St James’s Place has gated £3.6bn worth of UK property funds, becoming the latest investment manager to halt trading due to valuation concerns during the coronavirus sell-off.
The suspensions will affect its segregated mandates, which include the £1.3bn SJP Property unit trust, the £1.1bn SJP Property Life fund and the £1.2bn SJP Property Pension fund. The strategies are managed by Orchard Street managing partner Philip Gadsden.
The bulk of assets are in offices (39.6%), industrials (30.4%) and retail warehouses (19.1%).
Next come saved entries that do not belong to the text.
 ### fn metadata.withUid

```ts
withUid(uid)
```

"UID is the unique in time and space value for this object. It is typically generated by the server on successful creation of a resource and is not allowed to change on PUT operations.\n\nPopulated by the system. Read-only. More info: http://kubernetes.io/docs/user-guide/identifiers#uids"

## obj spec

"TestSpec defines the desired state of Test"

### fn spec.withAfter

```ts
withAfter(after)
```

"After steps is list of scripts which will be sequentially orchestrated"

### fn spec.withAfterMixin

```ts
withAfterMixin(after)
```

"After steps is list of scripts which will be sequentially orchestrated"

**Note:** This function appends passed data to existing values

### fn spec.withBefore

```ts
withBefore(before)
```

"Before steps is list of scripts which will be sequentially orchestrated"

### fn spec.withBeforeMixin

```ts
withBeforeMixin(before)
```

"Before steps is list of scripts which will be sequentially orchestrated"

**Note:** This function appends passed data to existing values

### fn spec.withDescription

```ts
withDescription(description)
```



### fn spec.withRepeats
The fund holds 4.7% in high street retail, 3.3% in leisure and 2.9% in shopping centres.
This takes the level of assets trapped in the sector to close to £15bn.
SJP said it had suspended the commercial property range due to difficulties valuing the underlying assets, which a spokesperson for the wealth manager added “is a challenge for the entire property investment sector at present, rather than SJP funds in isolation”.
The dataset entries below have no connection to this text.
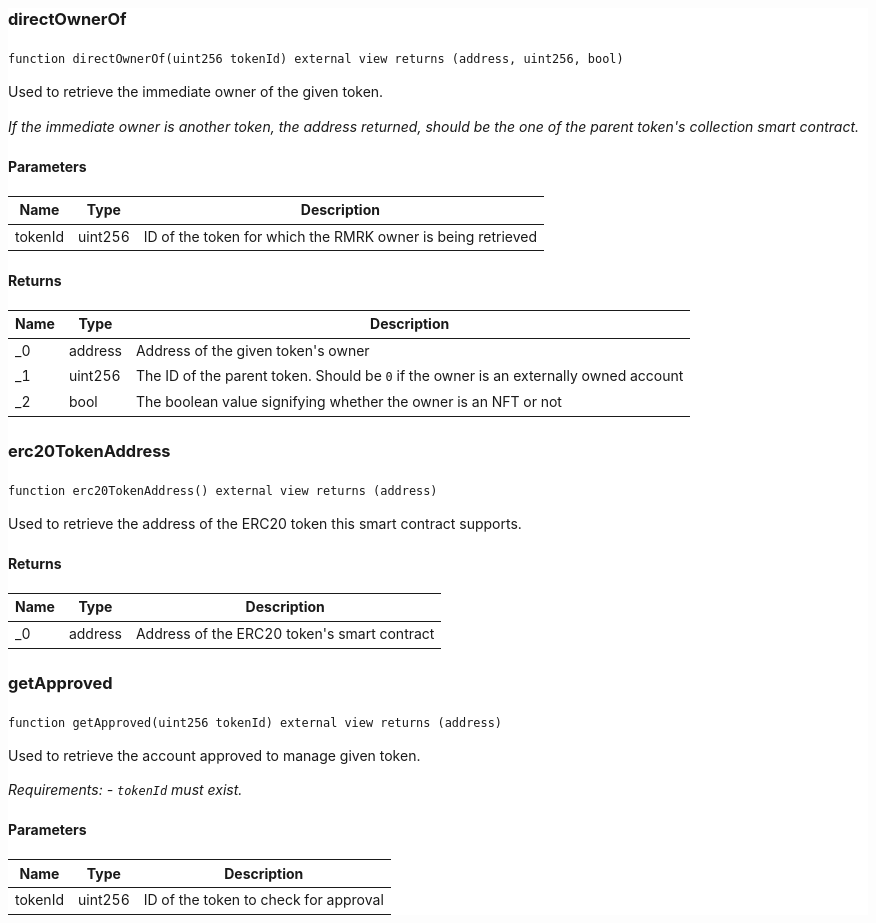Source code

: ### directOwnerOf

```solidity
function directOwnerOf(uint256 tokenId) external view returns (address, uint256, bool)
```

Used to retrieve the immediate owner of the given token.

_If the immediate owner is another token, the address returned, should be the one of the parent token's collection smart contract._

#### Parameters

| Name    | Type    | Description                                                 |
| ------- | ------- | ----------------------------------------------------------- |
| tokenId | uint256 | ID of the token for which the RMRK owner is being retrieved |

#### Returns

| Name | Type    | Description                                                                           |
| ---- | ------- | ------------------------------------------------------------------------------------- |
| \_0  | address | Address of the given token's owner                                                    |
| \_1  | uint256 | The ID of the parent token. Should be `0` if the owner is an externally owned account |
| \_2  | bool    | The boolean value signifying whether the owner is an NFT or not                       |

### erc20TokenAddress

```solidity
function erc20TokenAddress() external view returns (address)
```

Used to retrieve the address of the ERC20 token this smart contract supports.

#### Returns

| Name | Type    | Description                                 |
| ---- | ------- | ------------------------------------------- |
| \_0  | address | Address of the ERC20 token's smart contract |

### getApproved

```solidity
function getApproved(uint256 tokenId) external view returns (address)
```

Used to retrieve the account approved to manage given token.

_Requirements: - `tokenId` must exist._

#### Parameters

| Name    | Type    | Description                           |
| ------- | ------- | ------------------------------------- |
| tokenId | uint256 | ID of the token to check for approval |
“Property fund valuers across the market, including our independent valuer CBRE, are currently unable to accurately or fairly value the properties within our property funds,” a spokesperson for the wealth manager said.
“A number of other commercial property funds have also suspended in recent days and this decision has been taken in our clients’ best interests’.”
SJP is the latest in a line of property funds to suspend in the past couple of days as the coronavirus has taken its toll on global markets.
So far 10 open-ended property funds worth more than £11bn have been forced to gate this week, including Legal & General, Columbia Threadneedle, BMO Gam, Aviva Investors, Janus Henderson and Kames Capital.
The £2.3bn M&G Property Portfolio gated in December due to Brexit and high retail exposure.
Only one of the mega property funds, Royal London Property, which does not have daily dealing, has yet to update the market about whether it will join the raft of suspensions.